#### Data shown
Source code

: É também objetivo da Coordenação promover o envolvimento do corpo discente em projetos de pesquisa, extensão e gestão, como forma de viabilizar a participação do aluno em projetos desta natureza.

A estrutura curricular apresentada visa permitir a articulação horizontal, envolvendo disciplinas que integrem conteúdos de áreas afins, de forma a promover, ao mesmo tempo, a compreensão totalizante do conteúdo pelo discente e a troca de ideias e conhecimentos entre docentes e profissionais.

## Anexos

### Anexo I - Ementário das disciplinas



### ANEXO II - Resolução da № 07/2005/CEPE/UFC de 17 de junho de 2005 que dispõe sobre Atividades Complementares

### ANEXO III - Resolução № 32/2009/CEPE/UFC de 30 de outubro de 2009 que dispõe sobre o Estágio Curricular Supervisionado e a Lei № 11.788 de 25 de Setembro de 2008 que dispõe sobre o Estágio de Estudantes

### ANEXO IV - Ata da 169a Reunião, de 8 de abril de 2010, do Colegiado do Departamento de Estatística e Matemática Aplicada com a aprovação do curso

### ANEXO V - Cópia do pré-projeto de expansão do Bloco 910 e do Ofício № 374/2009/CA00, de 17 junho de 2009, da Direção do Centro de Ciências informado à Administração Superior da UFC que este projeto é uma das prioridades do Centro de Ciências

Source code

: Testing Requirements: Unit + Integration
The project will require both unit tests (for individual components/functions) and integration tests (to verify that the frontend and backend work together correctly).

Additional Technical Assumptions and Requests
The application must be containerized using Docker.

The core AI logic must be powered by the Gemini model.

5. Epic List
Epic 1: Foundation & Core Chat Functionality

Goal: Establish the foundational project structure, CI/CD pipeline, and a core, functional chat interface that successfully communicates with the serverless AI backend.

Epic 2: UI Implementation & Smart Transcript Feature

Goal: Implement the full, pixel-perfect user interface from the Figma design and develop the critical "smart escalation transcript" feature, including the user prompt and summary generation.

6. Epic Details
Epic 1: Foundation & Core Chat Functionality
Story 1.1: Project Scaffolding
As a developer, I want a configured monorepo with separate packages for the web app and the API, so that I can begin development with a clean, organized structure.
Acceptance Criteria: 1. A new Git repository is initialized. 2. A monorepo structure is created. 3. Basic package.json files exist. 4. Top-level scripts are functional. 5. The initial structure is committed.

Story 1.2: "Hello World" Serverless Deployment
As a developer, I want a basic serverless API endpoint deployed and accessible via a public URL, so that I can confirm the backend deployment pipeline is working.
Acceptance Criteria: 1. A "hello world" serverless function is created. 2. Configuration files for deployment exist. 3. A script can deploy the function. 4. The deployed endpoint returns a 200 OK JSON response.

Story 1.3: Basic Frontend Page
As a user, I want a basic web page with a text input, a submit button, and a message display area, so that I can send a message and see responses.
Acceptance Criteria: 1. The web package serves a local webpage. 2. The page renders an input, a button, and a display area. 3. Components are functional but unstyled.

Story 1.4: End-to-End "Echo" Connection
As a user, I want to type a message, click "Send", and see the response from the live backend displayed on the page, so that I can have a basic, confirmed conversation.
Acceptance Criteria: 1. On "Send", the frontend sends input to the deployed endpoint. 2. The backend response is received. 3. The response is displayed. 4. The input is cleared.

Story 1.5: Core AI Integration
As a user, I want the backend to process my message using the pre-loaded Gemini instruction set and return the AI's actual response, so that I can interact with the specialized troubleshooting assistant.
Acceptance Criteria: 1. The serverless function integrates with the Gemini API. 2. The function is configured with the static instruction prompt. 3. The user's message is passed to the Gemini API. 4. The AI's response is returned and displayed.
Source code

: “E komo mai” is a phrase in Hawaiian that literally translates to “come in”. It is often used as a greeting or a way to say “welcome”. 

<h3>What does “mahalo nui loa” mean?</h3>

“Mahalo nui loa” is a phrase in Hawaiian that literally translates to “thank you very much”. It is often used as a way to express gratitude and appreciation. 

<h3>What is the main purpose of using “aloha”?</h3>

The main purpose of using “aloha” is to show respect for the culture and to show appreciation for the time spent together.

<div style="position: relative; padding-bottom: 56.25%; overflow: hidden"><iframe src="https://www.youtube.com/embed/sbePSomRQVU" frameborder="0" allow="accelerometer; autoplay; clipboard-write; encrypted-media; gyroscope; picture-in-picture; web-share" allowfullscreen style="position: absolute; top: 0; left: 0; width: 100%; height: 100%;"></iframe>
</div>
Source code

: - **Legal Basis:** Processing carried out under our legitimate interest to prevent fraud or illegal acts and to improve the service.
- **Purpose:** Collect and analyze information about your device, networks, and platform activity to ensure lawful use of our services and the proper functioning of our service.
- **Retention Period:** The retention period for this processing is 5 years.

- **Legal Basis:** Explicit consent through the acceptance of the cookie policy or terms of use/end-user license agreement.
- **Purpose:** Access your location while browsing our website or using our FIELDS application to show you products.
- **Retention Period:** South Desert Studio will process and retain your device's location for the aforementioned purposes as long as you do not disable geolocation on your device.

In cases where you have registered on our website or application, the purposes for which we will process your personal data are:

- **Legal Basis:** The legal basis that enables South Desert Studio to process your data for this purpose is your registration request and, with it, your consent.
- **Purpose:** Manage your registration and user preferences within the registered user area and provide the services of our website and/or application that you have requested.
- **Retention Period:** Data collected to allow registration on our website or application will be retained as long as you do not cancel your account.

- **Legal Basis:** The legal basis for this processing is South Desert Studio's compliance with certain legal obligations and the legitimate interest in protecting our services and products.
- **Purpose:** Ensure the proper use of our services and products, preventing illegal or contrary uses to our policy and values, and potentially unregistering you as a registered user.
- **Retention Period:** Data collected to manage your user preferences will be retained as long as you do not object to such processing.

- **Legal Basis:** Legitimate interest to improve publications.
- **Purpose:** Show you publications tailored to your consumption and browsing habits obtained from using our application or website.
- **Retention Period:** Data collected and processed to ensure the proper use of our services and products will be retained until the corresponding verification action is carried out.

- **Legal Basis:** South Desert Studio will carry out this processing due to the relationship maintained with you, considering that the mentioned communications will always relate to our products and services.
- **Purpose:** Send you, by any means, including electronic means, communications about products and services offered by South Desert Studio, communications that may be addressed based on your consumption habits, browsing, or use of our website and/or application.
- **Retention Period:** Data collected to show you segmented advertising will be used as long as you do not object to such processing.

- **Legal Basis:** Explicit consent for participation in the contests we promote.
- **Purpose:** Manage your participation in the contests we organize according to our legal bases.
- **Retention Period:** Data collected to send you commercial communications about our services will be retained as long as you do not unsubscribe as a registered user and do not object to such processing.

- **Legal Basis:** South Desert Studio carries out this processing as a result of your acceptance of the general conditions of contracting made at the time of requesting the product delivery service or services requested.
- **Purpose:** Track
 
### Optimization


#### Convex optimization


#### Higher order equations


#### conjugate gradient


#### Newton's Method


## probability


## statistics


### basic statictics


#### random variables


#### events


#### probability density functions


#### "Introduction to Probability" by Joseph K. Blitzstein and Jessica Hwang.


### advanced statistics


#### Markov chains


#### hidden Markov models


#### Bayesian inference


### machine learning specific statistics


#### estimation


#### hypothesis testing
########
**Task statement:** Please put every line from the entries above into a Markdown table with the columns Row and Line, numbering the rows and leaving out blank lines.

**Solution to this problem:**
| Row | Line |
|---|---|
| 1 | Source code |
| 2 | : É também objetivo da Coordenação promover o envolvimento do corpo discente em projetos de pesquisa, extensão e gestão, como forma de viabilizar a participação do aluno em projetos desta natureza. |
| 3 | A estrutura curricular apresentada visa permitir a articulação horizontal, envolvendo disciplinas que integrem conteúdos de áreas afins, de forma a promover, ao mesmo tempo, a compreensão totalizante do conteúdo pelo discente e a troca de ideias e conhecimentos entre docentes e profissionais. |
| 4 | ## Anexos |
| 5 | ### Anexo I - Ementário das disciplinas |
| 6 | ### ANEXO II - Resolução da № 07/2005/CEPE/UFC de 17 de junho de 2005 que dispõe sobre Atividades Complementares |
| 7 | ### ANEXO III - Resolução № 32/2009/CEPE/UFC de 30 de outubro de 2009 que dispõe sobre o Estágio Curricular Supervisionado e a Lei № 11.788 de 25 de Setembro de 2008 que dispõe sobre o Estágio de Estudantes |
| 8 | ### ANEXO IV - Ata da 169a Reunião, de 8 de abril de 2010, do Colegiado do Departamento de Estatística e Matemática Aplicada com a aprovação do curso |
| 9 | ### ANEXO V - Cópia do pré-projeto de expansão do Bloco 910 e do Ofício № 374/2009/CA00, de 17 junho de 2009, da Direção do Centro de Ciências informado à Administração Superior da UFC que este projeto é uma das prioridades do Centro de Ciências |
| 10 | Source code |
| 11 | : Testing Requirements: Unit + Integration |
| 12 | The project will require both unit tests (for individual components/functions) and integration tests (to verify that the frontend and backend work together correctly). |
| 13 | Additional Technical Assumptions and Requests |
| 14 | The application must be containerized using Docker. |
| 15 | The core AI logic must be powered by the Gemini model. |
| 16 | 5. Epic List |
| 17 | Epic 1: Foundation & Core Chat Functionality |
| 18 | Goal: Establish the foundational project structure, CI/CD pipeline, and a core, functional chat interface that successfully communicates with the serverless AI backend. |
| 19 | Epic 2: UI Implementation & Smart Transcript Feature |
| 20 | Goal: Implement the full, pixel-perfect user interface from the Figma design and develop the critical "smart escalation transcript" feature, including the user prompt and summary generation. |
| 21 | 6. Epic Details |
| 22 | Epic 1: Foundation & Core Chat Functionality |
| 23 | Story 1.1: Project Scaffolding |
| 24 | As a developer, I want a configured monorepo with separate packages for the web app and the API, so that I can begin development with a clean, organized structure. |
| 25 | Acceptance Criteria: 1. A new Git repository is initialized. 2. A monorepo structure is created. 3. Basic package.json files exist. 4. Top-level scripts are functional. 5. The initial structure is committed. |
| 26 | Story 1.2: "Hello World" Serverless Deployment |
| 27 | As a developer, I want a basic serverless API endpoint deployed and accessible via a public URL, so that I can confirm the backend deployment pipeline is working. |
| 28 | Acceptance Criteria: 1. A "hello world" serverless function is created. 2. Configuration files for deployment exist. 3. A script can deploy the function. 4. The deployed endpoint returns a 200 OK JSON response. |
| 29 | Story 1.3: Basic Frontend Page |
| 30 | As a user, I want a basic web page with a text input, a submit button, and a message display area, so that I can send a message and see responses. |
| 31 | Acceptance Criteria: 1. The web package serves a local webpage. 2. The page renders an input, a button, and a display area. 3. Components are functional but unstyled. |
| 32 | Story 1.4: End-to-End "Echo" Connection |
| 33 | As a user, I want to type a message, click "Send", and see the response from the live backend displayed on the page, so that I can have a basic, confirmed conversation. |
| 34 | Acceptance Criteria: 1. On "Send", the frontend sends input to the deployed endpoint. 2. The backend response is received. 3. The response is displayed. 4. The input is cleared. |
| 35 | Story 1.5: Core AI Integration |
| 36 | As a user, I want the backend to process my message using the pre-loaded Gemini instruction set and return the AI's actual response, so that I can interact with the specialized troubleshooting assistant. |
| 37 | Acceptance Criteria: 1. The serverless function integrates with the Gemini API. 2. The function is configured with the static instruction prompt. 3. The user's message is passed to the Gemini API. 4. The AI's response is returned and displayed. |
| 38 | Source code |
| 39 | : “E komo mai” is a phrase in Hawaiian that literally translates to “come in”. It is often used as a greeting or a way to say “welcome”.  |
| 40 | <h3>What does “mahalo nui loa” mean?</h3> |
| 41 | “Mahalo nui loa” is a phrase in Hawaiian that literally translates to “thank you very much”. It is often used as a way to express gratitude and appreciation.  |
| 42 | <h3>What is the main purpose of using “aloha”?</h3> |
| 43 | The main purpose of using “aloha” is to show respect for the culture and to show appreciation for the time spent together. |
| 44 | <div style="position: relative; padding-bottom: 56.25%; overflow: hidden"><iframe src="https://www.youtube.com/embed/sbePSomRQVU" frameborder="0" allow="accelerometer; autoplay; clipboard-write; encrypted-media; gyroscope; picture-in-picture; web-share" allowfullscreen style="position: absolute; top: 0; left: 0; width: 100%; height: 100%;"></iframe> |
| 45 | </div> |
| 46 | Source code |
| 47 | : - **Legal Basis:** Processing carried out under our legitimate interest to prevent fraud or illegal acts and to improve the service. |
| 48 | - **Purpose:** Collect and analyze information about your device, networks, and platform activity to ensure lawful use of our services and the proper functioning of our service. |
| 49 | - **Retention Period:** The retention period for this processing is 5 years. |
| 50 | - **Legal Basis:** Explicit consent through the acceptance of the cookie policy or terms of use/end-user license agreement. |
| 51 | - **Purpose:** Access your location while browsing our website or using our FIELDS application to show you products. |
| 52 | - **Retention Period:** South Desert Studio will process and retain your device's location for the aforementioned purposes as long as you do not disable geolocation on your device. |
| 53 | In cases where you have registered on our website or application, the purposes for which we will process your personal data are: |
| 54 | - **Legal Basis:** The legal basis that enables South Desert Studio to process your data for this purpose is your registration request and, with it, your consent. |
| 55 | - **Purpose:** Manage your registration and user preferences within the registered user area and provide the services of our website and/or application that you have requested. |
| 56 | - **Retention Period:** Data collected to allow registration on our website or application will be retained as long as you do not cancel your account. |
| 57 | - **Legal Basis:** The legal basis for this processing is South Desert Studio's compliance with certain legal obligations and the legitimate interest in protecting our services and products. |
| 58 | - **Purpose:** Ensure the proper use of our services and products, preventing illegal or contrary uses to our policy and values, and potentially unregistering you as a registered user. |
| 59 | - **Retention Period:** Data collected to manage your user preferences will be retained as long as you do not object to such processing. |
| 60 | - **Legal Basis:** Legitimate interest to improve publications. |
| 61 | - **Purpose:** Show you publications tailored to your consumption and browsing habits obtained from using our application or website. |
| 62 | - **Retention Period:** Data collected and processed to ensure the proper use of our services and products will be retained until the corresponding verification action is carried out. |
| 63 | - **Legal Basis:** South Desert Studio will carry out this processing due to the relationship maintained with you, considering that the mentioned communications will always relate to our products and services. |
| 64 | - **Purpose:** Send you, by any means, including electronic means, communications about products and services offered by South Desert Studio, communications that may be addressed based on your consumption habits, browsing, or use of our website and/or application. |
| 65 | - **Retention Period:** Data collected to show you segmented advertising will be used as long as you do not object to such processing. |
| 66 | - **Legal Basis:** Explicit consent for participation in the contests we promote. |
| 67 | - **Purpose:** Manage your participation in the contests we organize according to our legal bases. |
| 68 | - **Retention Period:** Data collected to send you commercial communications about our services will be retained as long as you do not unsubscribe as a registered user and do not object to such processing. |
| 69 | - **Legal Basis:** South Desert Studio carries out this processing as a result of your acceptance of the general conditions of contracting made at the time of requesting the product delivery service or services requested. |
| 70 | - **Purpose:** Track |
| 71 | ### Optimization |
| 72 | #### Convex optimization |
| 73 | #### Higher order equations |
| 74 | #### conjugate gradient |
| 75 | #### Newton's Method |
| 76 | ## probability |
| 77 | ## statistics |
| 78 | ### basic statictics |
| 79 | #### random variables |
| 80 | #### events |
| 81 | #### probability density functions |
| 82 | #### "Introduction to Probability" by Joseph K. Blitzstein and Jessica Hwang. |
| 83 | ### advanced statistics |
| 84 | #### Markov chains |
| 85 | #### hidden Markov models |
| 86 | #### Bayesian inference |
| 87 | ### machine learning specific statistics |
| 88 | #### estimation |
| 89 | #### hypothesis testing |